RiNo Fringe Festival Returns—In Person

By Helen Driesen

For the third year in a row, the Denver Fringe Festival will host about 40 different theatrical and acrobatic performances in the RiNo and Five Points neighborhoods.

After an entirely virtual first festival, which took place during the first summer of the COVID-19 pandemic, this will be the first year that all performances will take place in person. The festival’s executive director, Ann Sabbah, estimates about half of the roughly 40 acts featured at this year’s festival are local artists.

“I just try to do a lot of outreach to neighborhoods, communities, theater groups, dance groups from all over Denver,” Sabbah said, “so that people can start to understand that this is available and something that everybody is invited to participate in.”

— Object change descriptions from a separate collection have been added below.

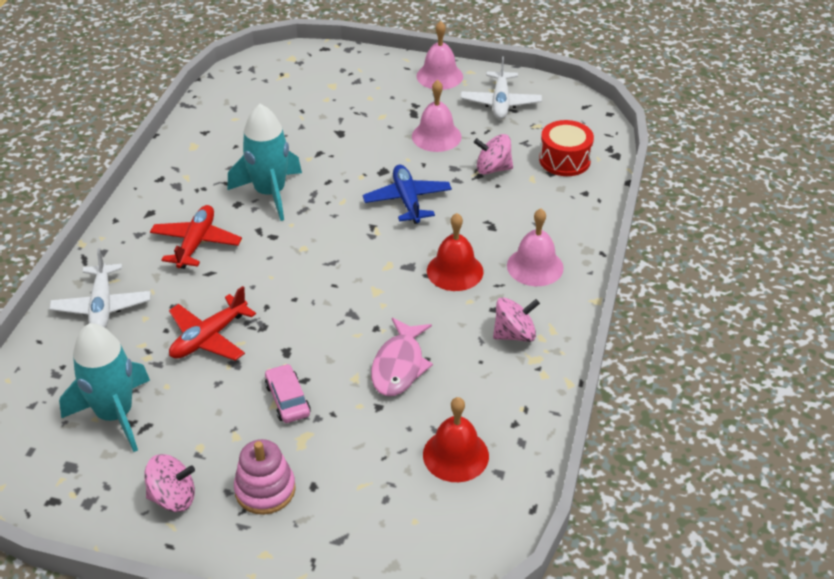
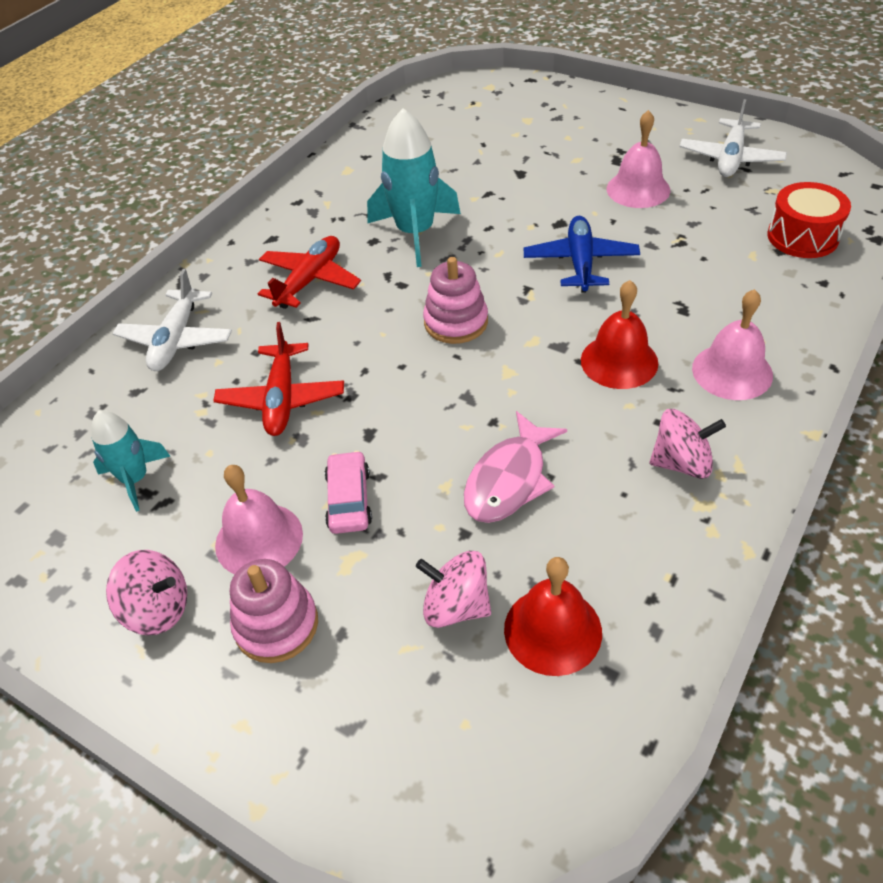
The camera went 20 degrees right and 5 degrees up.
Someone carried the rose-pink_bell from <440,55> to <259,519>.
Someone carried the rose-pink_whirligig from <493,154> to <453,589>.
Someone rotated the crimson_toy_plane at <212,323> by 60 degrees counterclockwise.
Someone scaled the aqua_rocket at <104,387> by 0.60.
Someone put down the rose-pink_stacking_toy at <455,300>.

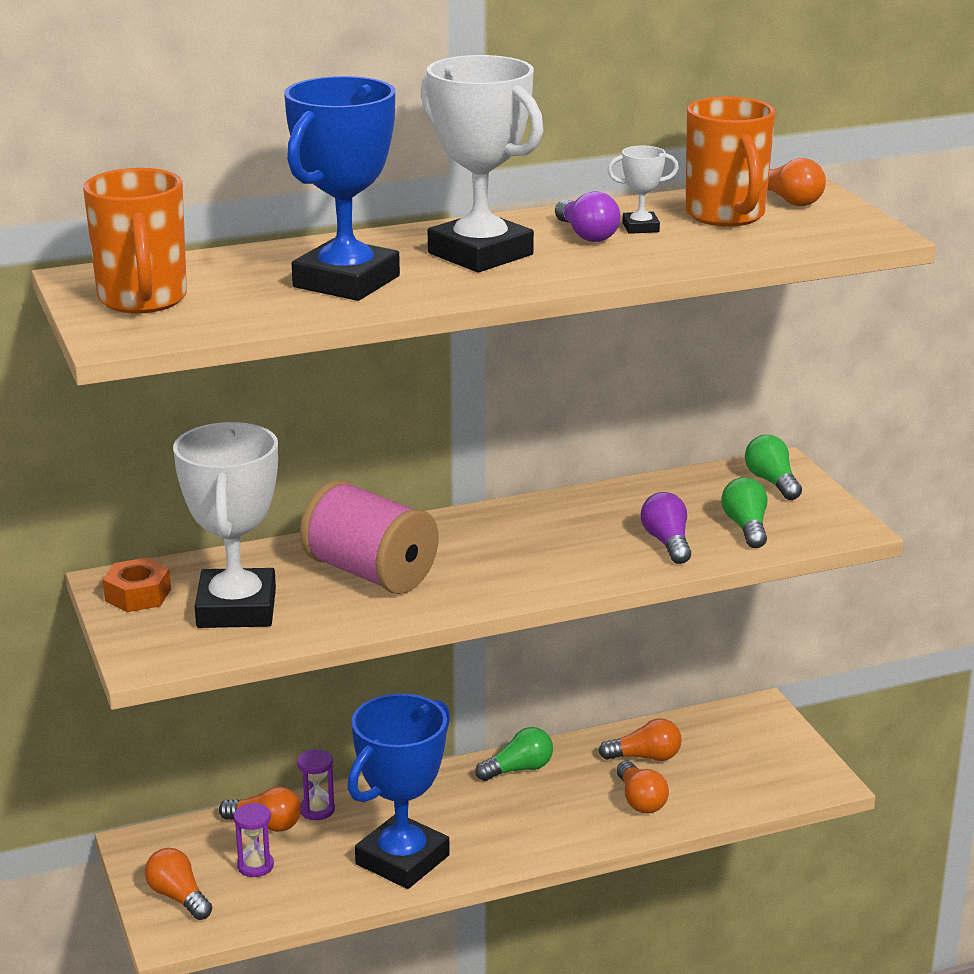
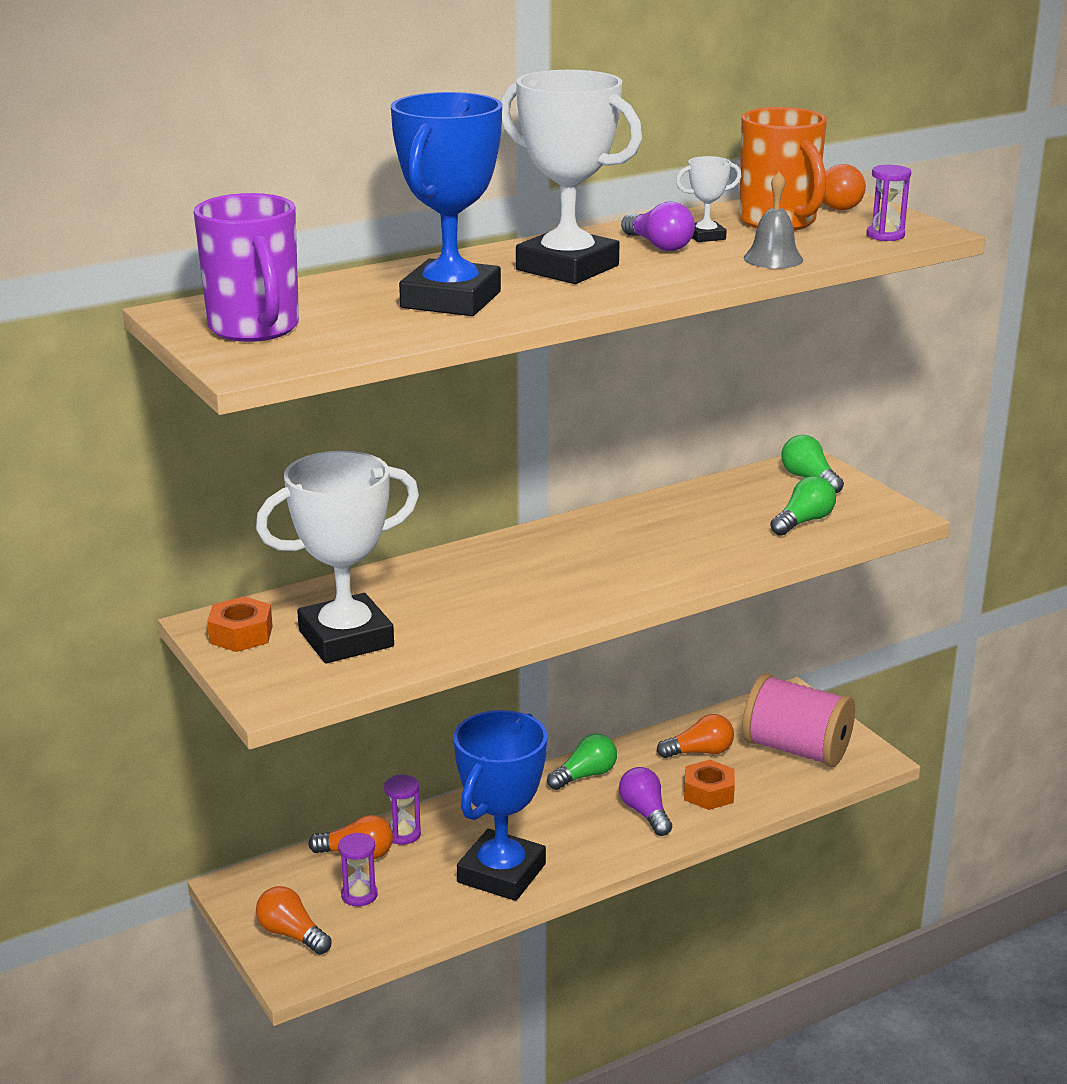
The camera went 10 degrees left and 0 degrees up.
Someone repainted the bright_orange_mug at <135,241>, which became the royal_purple_mug at <246,267>.
Someone rotated the white_award_cup at <225,525> by 75 degrees clockwise.
Someone rotated the leaf-green_light_bulb at <744,512> by 60 degrees clockwise.
Someone carried the rose-pink_reel_of_thread from <369,536> to <798,720>.
Someone carried the royal_purple_light_bulb from <666,528> to <645,801>.
Someone swapped the bright_orange_light_bulb at <643,787> for the bright_orange_hex_nut at <709,785>.
Someone put down the royal_purple_sand_timer at <888,203>.
Someone put down the gray_bell at <773,220>.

True to the original Fringe Festival’s intentions, the Denver Fringe gives 70% of proceeds back to performers and provides a slew of performance spaces for both established and emerging artists to show off their work.

In-person performances will take place for the first time since the start of the COVID-19 pandemic this year. The festival takes place June 23-26 in the RiNo Arts District and Five Points neighborhood. Photo courtesy of Denver Fringe Festival / Kalen Jess Photography

Some venues, like the Cleo Parker Robinson Dance Theater, are already equipped with lighting and sound. Festival organizers work to ensure nontraditional stages, like the one sponsored by Blue Moon Brewery, are supplied with the simple but effective setups necessary for emerging artists to put on professional- level performances.

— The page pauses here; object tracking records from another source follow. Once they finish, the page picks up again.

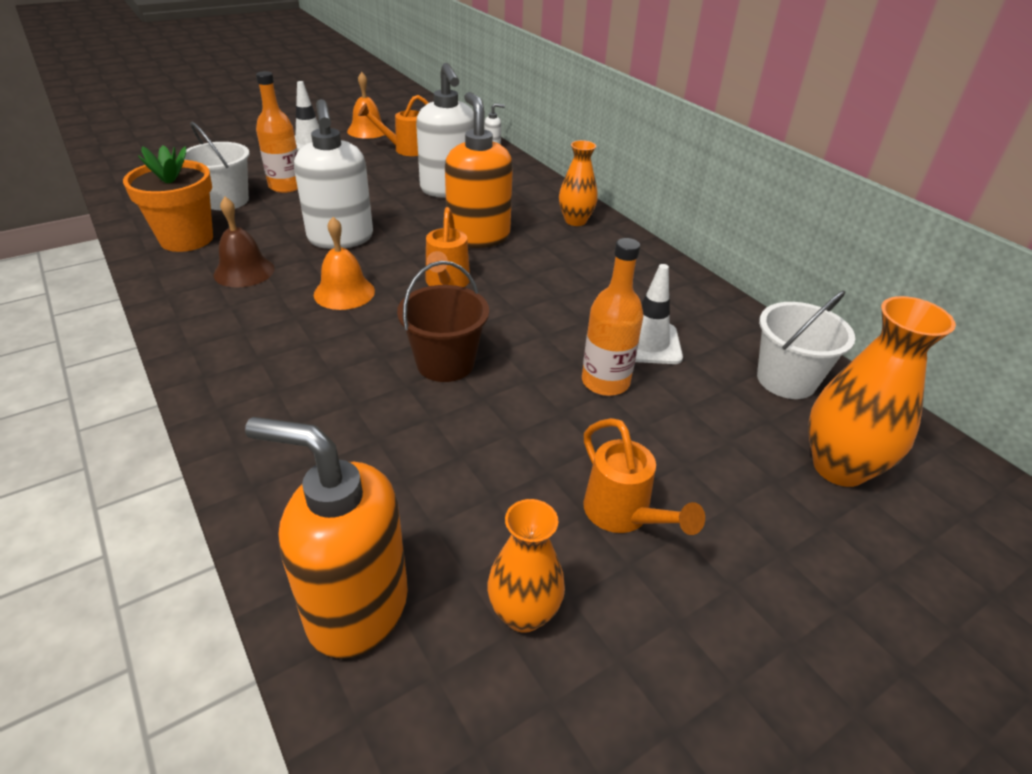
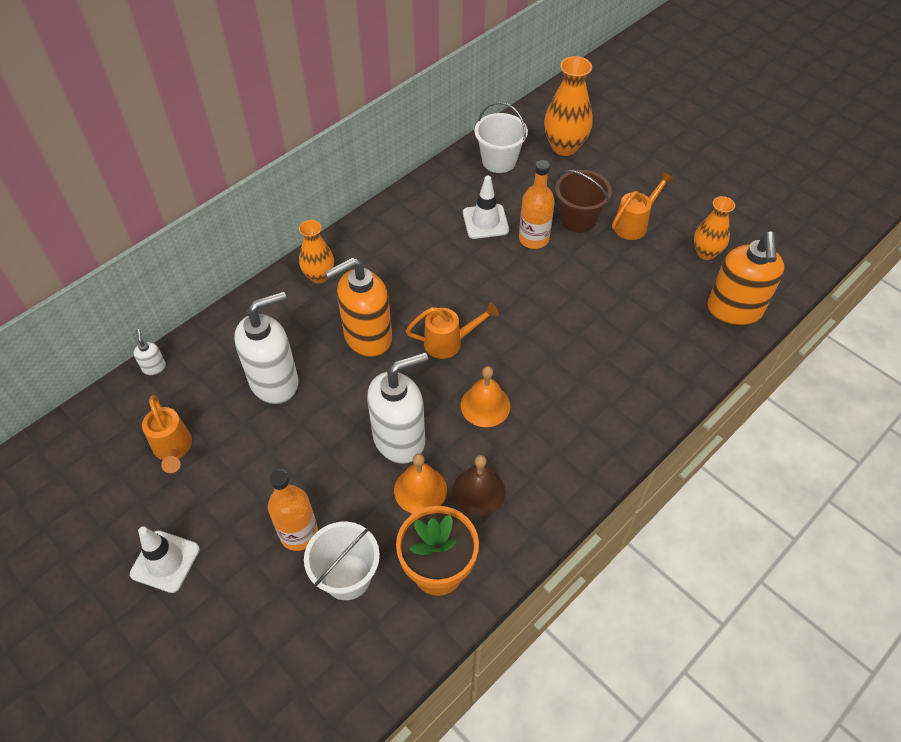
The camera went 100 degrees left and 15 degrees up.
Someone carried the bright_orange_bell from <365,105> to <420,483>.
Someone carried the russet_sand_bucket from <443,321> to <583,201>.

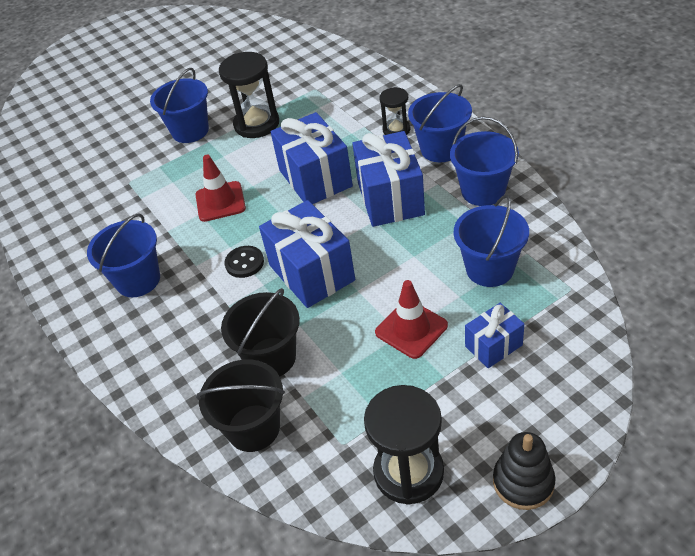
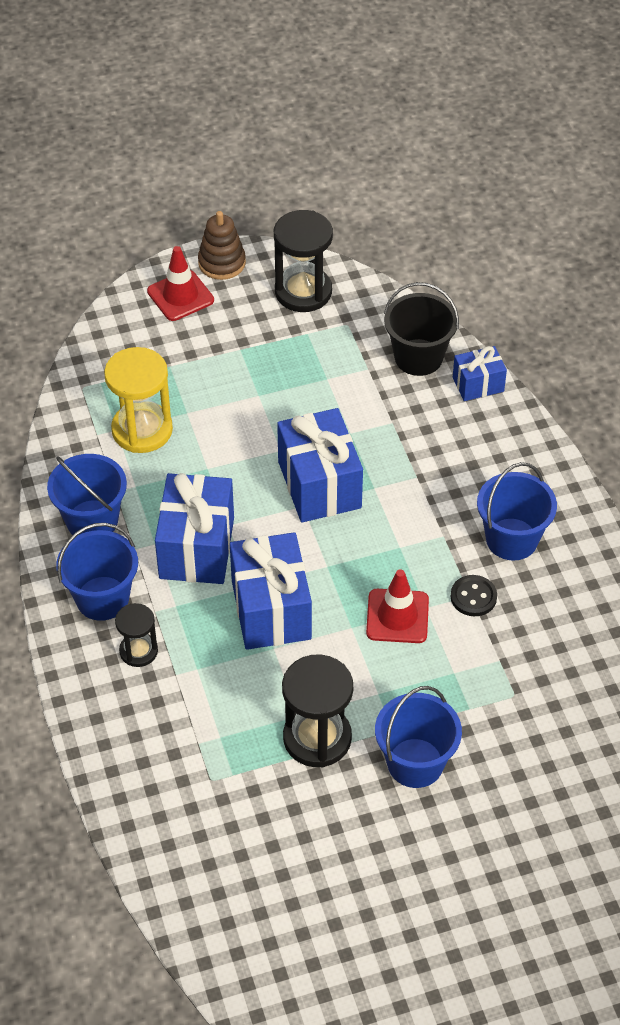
The camera went 170 degrees left and 5 degrees up.
Someone swapped the blue_sand_bucket at <491,241> for the bright_yellow_sand_timer at <138,400>.
Someone carried the black_button from <244,262> to <473,595>.
Someone carried the crimson_traffic_cone from <411,319> to <180,283>.
Someone took away the black_sand_bucket at <260,332>.
Someone carried the blue_gift from <495,335> to <480,373>.
Someone repainted the black_stacking_toy at <524,471>, which became the russet_stacking_toy at <222,245>.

The Denver Fringe Festival boasts a wide variety of art forms—audiences can hop from cabarets and circuses to musicals and one-woman shows, and the festival aims to support a diversity of voices represented through the performances themselves.

“I would always like to see more diversity, and I think it’s just a question of having people really understand what the Fringe Festival model is, and that we really welcome all voices,” Sabbah said. “We really want to continue to build diversity into the festival as much as we possibly can.”

One of the many performances Sabbah said she looks forward to seeing is Josephine—a “burlesque cabaret dream play” that tells the story of Josephine Baker, “the first African- American International Superstar.”

The award-winning play has toured to multiple Fringe Festivals and stars Tymisha Harris, whose acting credits include the national tour of Rock of Ages and the popular cheerleading movie series “Bring It On.” On the opposite end of the spectrum, another performance on Sabbah’s list is an immersive theater experience called SALT MOTHER.

According to the Denver Fringe Festival website, the local team behind SALT MOTHER invites audiences to “come and join a group of people destined to be your friends.” Fringe festivals were founded in 1947 by a group of artists who had been rejected by the prestigious International Festival in Edinburgh, Scotland, according to a city tourism website.

Today, the festivals take place in over 250 cities worldwide and follow an unjuried model, meaning that as many submissions as possible are given a performance slot.